Sistine Chapel
Sistine Chapel: Getting Past the Queue and Into the Room
The Sistine Chapel is the private chapel of the Pope and the location where the Conclave meets to elect a new pontiff. It is not a public church. Access is through the Vatican Museums, which means you pay for the museums (EUR 17 online, EUR 21 at the door, 2024 pricing) and the chapel is the final room on the standard tour route. Booking online is straightforward and eliminates the walk-up queue, which can be 90-120 minutes during summer.
The standard Vatican Museums visit - even moving at a brisk pace - takes 2-3 hours to reach the Sistine Chapel from the entrance. The Galleria delle Carte Geografiche (Gallery of Maps), just before the chapel, is 120m long and is itself one of the more extraordinary interiors in Rome. Build time for it.
What you’re looking at
Michelangelo painted the ceiling between 1508 and 1512 under commission from Pope Julius II. The nine central panels show scenes from Genesis, from God separating light from darkness at the altar end to Noah drunk in his tent at the entrance. The Creation of Adam is in the central section, fourth panel from the altar. Michelangelo was not happy about the commission - he considered himself a sculptor, not a fresco painter - and fought with Julius throughout the project. The quality of the execution suggests whatever his personal feelings, the work was taken seriously.
The Last Judgement on the altar wall was commissioned by Clement VII and painted between 1534 and 1541, more than 20 years after the ceiling. The style is different: darker, more crowded, less optimistic. The figure of St. Bartholomew in the lower right holding his own flayed skin is commonly thought to be a self-portrait of Michelangelo. The figure of Charon herding souls into hell (bottom right) comes directly from Dante’s Inferno.

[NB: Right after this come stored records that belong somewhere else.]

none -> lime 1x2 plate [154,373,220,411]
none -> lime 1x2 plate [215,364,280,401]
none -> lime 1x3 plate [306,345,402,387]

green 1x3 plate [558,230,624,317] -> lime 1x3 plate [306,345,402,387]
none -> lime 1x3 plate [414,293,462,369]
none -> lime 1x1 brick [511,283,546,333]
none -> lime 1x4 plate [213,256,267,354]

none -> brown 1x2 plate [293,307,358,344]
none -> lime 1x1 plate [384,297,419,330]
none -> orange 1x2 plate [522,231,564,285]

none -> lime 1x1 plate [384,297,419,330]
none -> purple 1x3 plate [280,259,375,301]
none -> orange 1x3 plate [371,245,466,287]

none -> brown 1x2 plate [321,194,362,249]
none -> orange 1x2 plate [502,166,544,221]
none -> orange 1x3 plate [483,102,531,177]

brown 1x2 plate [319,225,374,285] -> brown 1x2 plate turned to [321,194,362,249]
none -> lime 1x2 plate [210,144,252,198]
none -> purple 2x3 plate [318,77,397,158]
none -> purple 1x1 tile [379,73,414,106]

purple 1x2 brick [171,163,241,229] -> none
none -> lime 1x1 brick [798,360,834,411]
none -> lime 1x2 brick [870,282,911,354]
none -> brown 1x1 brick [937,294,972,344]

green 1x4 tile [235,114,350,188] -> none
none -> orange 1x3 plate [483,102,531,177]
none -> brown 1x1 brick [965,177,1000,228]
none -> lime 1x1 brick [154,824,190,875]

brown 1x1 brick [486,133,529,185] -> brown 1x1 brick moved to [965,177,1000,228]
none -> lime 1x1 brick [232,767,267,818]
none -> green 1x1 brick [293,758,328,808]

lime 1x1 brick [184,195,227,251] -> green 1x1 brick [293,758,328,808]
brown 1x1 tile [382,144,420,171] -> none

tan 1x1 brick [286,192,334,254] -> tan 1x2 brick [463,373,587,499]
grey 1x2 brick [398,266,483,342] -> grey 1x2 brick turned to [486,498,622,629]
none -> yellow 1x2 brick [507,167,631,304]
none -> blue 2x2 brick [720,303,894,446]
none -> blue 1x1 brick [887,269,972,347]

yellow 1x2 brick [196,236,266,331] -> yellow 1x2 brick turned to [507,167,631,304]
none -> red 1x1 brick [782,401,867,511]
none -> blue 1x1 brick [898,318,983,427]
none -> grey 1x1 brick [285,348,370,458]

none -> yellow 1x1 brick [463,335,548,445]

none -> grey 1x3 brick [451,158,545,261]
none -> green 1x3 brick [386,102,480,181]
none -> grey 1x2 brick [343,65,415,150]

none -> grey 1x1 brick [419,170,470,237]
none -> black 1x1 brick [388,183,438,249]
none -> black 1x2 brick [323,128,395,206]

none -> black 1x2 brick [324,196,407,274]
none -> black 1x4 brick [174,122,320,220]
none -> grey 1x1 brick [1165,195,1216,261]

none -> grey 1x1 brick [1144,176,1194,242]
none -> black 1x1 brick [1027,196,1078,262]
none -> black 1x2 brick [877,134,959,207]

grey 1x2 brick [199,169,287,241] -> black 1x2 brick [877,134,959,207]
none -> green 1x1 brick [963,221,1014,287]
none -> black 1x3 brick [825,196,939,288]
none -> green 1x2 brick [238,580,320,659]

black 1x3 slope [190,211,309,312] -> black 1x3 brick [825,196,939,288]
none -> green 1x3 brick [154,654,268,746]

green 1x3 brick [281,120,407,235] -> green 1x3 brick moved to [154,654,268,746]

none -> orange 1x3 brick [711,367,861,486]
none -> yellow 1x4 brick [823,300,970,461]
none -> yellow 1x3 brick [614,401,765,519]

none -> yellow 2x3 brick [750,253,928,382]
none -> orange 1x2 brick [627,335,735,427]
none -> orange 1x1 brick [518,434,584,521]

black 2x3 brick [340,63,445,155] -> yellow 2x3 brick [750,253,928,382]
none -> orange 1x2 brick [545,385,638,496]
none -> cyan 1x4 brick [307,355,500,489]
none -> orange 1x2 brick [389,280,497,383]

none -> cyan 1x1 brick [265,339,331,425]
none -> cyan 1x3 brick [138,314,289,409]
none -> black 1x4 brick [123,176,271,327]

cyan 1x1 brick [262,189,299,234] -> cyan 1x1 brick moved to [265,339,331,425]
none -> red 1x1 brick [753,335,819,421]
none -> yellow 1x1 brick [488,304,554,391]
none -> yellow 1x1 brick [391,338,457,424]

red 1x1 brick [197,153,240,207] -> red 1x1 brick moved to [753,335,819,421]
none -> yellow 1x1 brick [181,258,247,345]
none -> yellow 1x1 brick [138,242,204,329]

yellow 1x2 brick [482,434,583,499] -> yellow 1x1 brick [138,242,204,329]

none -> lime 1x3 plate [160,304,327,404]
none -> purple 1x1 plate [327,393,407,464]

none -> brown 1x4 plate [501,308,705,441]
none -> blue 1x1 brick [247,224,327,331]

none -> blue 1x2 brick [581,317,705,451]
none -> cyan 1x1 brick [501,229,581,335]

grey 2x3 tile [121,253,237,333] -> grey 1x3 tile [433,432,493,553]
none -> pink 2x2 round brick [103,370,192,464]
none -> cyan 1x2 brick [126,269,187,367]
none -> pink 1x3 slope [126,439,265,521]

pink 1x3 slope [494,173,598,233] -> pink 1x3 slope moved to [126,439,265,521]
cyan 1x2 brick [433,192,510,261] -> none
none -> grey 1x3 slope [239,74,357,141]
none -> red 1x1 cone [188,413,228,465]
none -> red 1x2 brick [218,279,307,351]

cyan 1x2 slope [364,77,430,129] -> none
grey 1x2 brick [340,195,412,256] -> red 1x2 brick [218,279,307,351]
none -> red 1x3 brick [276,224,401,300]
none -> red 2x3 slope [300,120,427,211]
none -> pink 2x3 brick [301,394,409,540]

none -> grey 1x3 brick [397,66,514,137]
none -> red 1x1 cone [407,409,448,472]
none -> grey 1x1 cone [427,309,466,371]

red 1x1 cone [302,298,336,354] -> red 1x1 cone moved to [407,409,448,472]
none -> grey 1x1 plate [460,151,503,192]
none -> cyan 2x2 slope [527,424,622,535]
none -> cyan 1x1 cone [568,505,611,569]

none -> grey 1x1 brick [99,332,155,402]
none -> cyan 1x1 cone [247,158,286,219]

The side walls have frescoes by Botticelli, Ghirlandaio, Perugino, and Signorelli, painted in the 1480s. They are less discussed but worth looking at: the scenes from the lives of Moses and Christ have significant paintings from the early Renaissance period that would be the main attraction of any other building.
Conditions inside
Photography is prohibited (enforced with variable strictness by the guards). Silence is requested and intermittently maintained. The room is large but the visitor numbers are high enough that movement is constrained. The benches along the side walls allow you to sit and look at the ceiling for several minutes - take advantage of this. Standing in the centre craning upward is uncomfortable for more than a few minutes.
Vatican Museums logistics
The museum entrance is a 10-15 minute walk from St. Peter’s Square. Early morning slots (08:00-09:00) are less crowded. The final exit from the Sistine Chapel leads directly to St. Peter’s Basilica via a door that is only open in the morning - this saves retracing through the museum. If you enter Vatican Museums from the north entrance and exit via the Sistine Chapel into St. Peter’s, you avoid the long walk back.
St. Peter’s dome climb (EUR 8 for the stairs, EUR 10 for elevator to the first level then stairs, about 400 steps to the top) gives the best view of Rome if weather is clear.